TASK STATEMENT: Filter out all lines without the word "moins" from the data below, please, and copy the rest.

GIVEN INFORMATION:
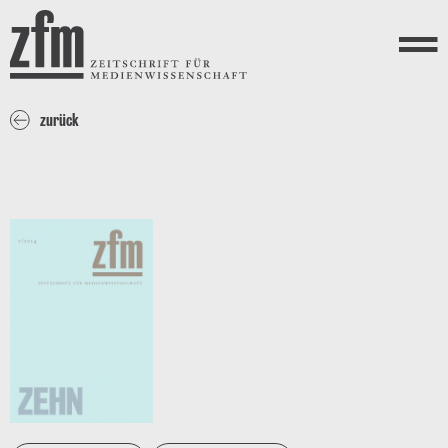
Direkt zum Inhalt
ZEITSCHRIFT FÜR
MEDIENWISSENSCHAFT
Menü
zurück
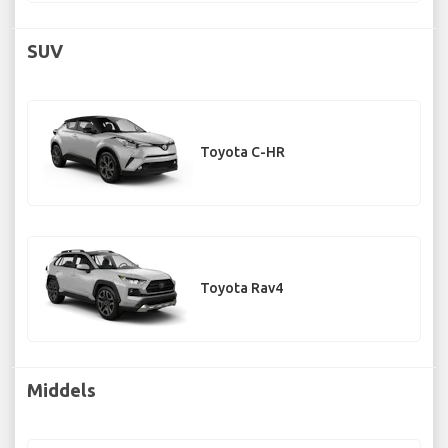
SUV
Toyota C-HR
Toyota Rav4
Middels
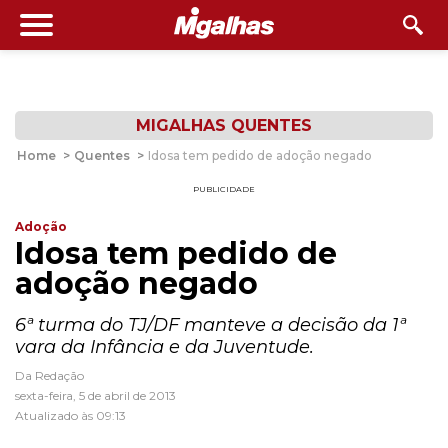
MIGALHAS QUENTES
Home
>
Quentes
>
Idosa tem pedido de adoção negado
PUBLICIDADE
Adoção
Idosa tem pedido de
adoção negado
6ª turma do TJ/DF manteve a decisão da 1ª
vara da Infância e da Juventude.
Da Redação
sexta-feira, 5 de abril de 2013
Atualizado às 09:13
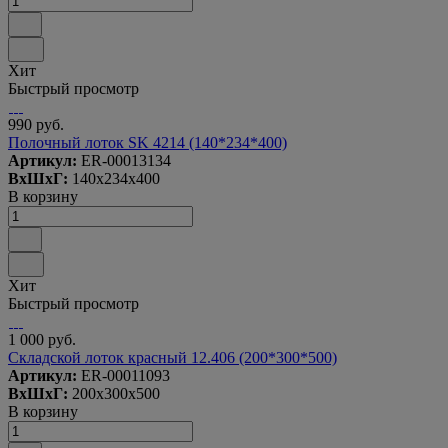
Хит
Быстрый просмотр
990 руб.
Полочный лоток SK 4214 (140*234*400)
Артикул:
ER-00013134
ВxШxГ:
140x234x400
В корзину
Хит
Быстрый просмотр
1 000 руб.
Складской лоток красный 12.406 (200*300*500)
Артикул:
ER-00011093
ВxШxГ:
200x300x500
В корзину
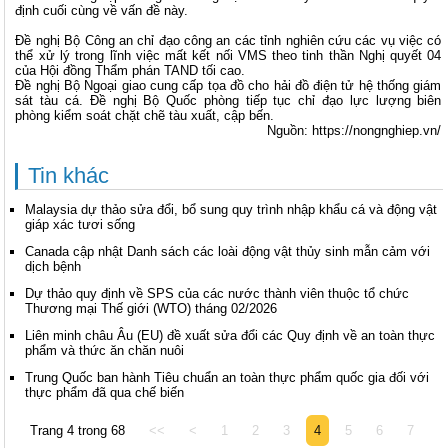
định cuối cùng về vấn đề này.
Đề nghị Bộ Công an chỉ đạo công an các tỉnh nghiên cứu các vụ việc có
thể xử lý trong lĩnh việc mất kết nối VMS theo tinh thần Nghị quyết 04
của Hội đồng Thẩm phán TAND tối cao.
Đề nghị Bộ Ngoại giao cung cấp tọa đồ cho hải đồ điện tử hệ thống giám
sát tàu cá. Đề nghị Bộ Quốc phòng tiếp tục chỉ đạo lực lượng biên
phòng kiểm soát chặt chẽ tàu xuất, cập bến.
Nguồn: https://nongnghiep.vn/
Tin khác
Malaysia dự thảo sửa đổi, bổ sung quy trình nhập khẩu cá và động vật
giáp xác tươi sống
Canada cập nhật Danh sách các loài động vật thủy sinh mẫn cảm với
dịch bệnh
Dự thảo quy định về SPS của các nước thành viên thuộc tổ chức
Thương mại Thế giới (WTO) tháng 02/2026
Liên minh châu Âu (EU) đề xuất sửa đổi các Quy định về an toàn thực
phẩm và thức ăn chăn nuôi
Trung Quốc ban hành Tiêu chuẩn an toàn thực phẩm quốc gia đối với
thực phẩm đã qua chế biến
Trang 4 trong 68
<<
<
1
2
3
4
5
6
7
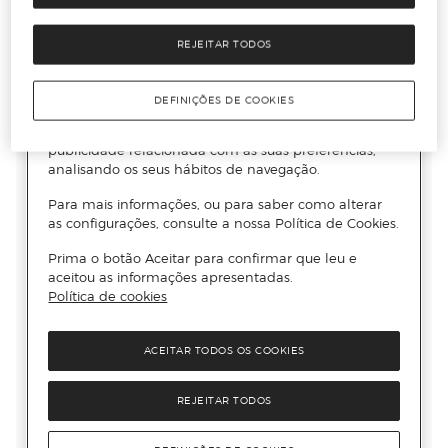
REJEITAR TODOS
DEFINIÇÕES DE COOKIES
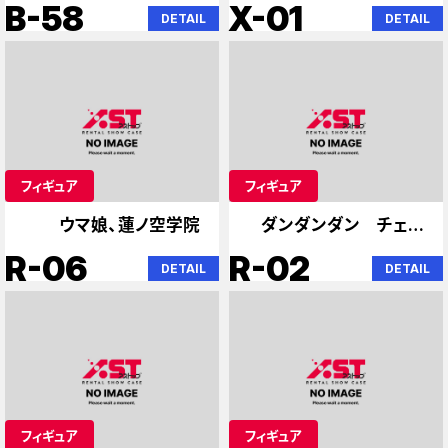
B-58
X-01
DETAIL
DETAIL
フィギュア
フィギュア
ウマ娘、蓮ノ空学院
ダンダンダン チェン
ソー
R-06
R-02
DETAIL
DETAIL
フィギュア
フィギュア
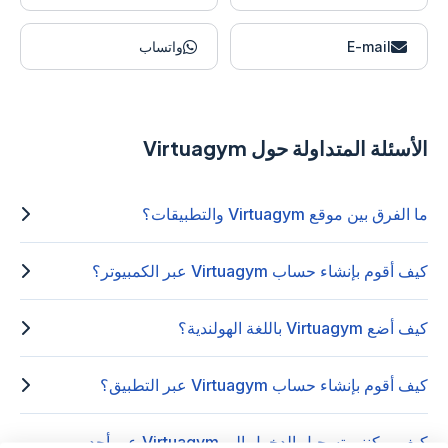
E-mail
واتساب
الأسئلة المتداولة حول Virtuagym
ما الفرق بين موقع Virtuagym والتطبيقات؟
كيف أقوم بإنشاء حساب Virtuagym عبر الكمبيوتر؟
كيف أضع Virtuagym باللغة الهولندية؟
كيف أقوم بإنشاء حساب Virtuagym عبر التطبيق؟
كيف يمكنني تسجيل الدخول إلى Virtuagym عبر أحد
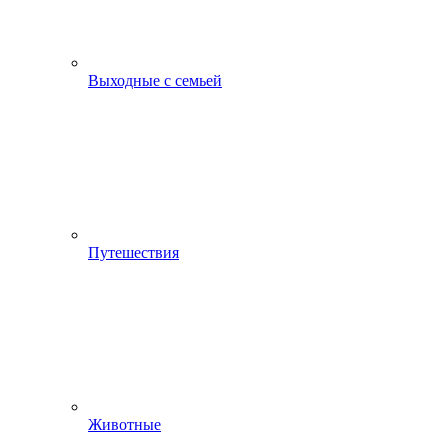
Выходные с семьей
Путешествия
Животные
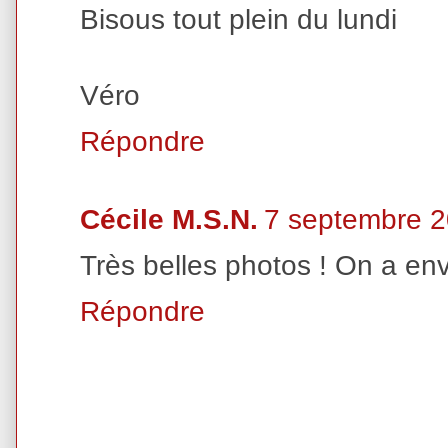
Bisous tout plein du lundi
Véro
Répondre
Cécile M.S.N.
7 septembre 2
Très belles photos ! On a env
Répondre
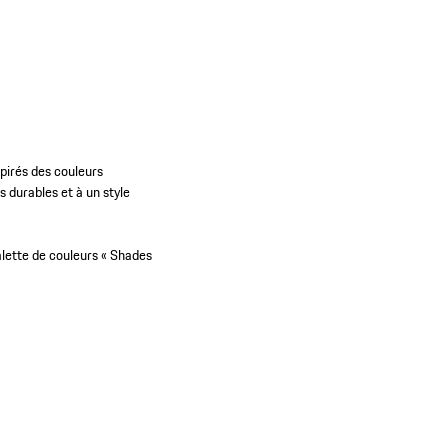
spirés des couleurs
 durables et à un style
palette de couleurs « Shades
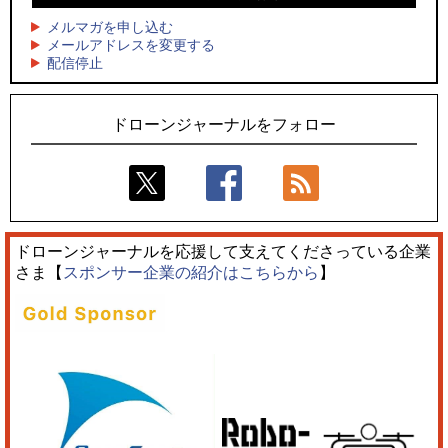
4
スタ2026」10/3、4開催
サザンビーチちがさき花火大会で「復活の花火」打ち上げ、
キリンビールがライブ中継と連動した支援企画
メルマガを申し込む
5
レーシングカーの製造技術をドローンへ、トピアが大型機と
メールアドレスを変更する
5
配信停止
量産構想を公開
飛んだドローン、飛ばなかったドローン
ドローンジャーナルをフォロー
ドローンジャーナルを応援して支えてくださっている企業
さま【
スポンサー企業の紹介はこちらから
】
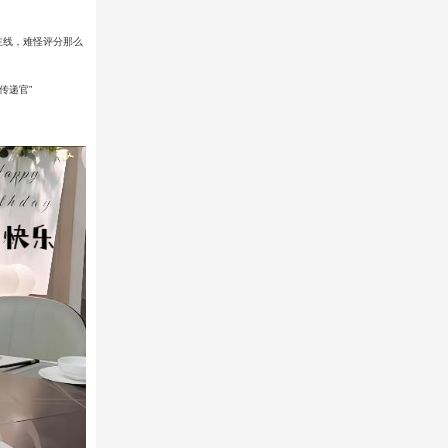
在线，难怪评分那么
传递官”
--
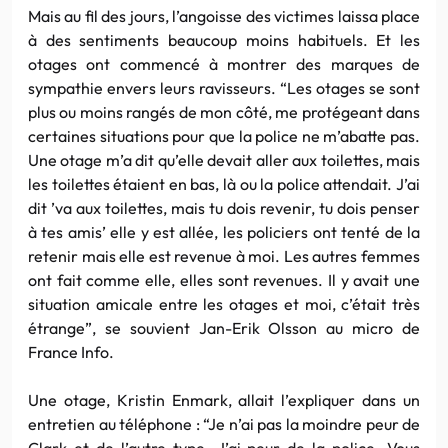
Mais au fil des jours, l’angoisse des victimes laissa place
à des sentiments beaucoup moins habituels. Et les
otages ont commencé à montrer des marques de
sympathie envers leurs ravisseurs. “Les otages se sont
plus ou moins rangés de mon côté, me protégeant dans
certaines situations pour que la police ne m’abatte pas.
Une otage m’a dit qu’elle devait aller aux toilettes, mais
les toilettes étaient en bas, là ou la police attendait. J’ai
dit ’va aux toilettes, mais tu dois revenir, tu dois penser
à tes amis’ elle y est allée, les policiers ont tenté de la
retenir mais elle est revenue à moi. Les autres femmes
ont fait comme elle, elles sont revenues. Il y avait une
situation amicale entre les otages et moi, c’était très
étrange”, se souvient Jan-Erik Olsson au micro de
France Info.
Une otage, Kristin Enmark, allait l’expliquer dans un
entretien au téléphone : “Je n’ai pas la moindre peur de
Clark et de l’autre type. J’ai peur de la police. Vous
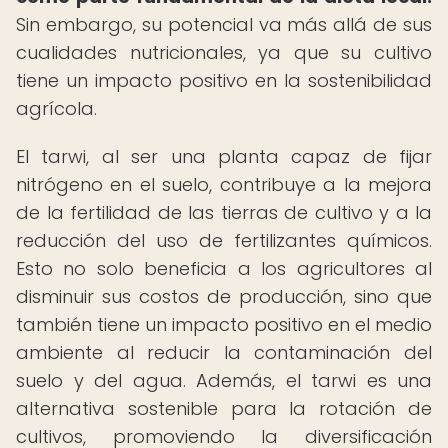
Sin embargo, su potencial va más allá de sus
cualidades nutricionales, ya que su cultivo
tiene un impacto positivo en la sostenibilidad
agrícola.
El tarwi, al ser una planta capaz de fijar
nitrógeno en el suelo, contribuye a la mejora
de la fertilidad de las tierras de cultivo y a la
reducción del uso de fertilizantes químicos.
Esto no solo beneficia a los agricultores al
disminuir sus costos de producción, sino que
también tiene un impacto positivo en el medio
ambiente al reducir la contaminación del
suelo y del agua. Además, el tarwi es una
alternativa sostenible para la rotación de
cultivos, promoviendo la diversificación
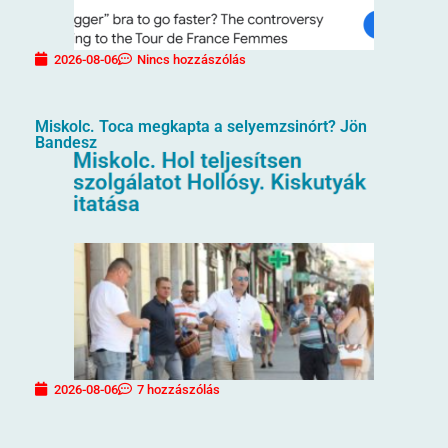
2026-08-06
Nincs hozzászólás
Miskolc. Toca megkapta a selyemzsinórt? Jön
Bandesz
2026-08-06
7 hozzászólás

REPLY:
à des sentiments beaucoup moins habituels. Et les
plus ou moins rangés de mon côté, me protégeant dans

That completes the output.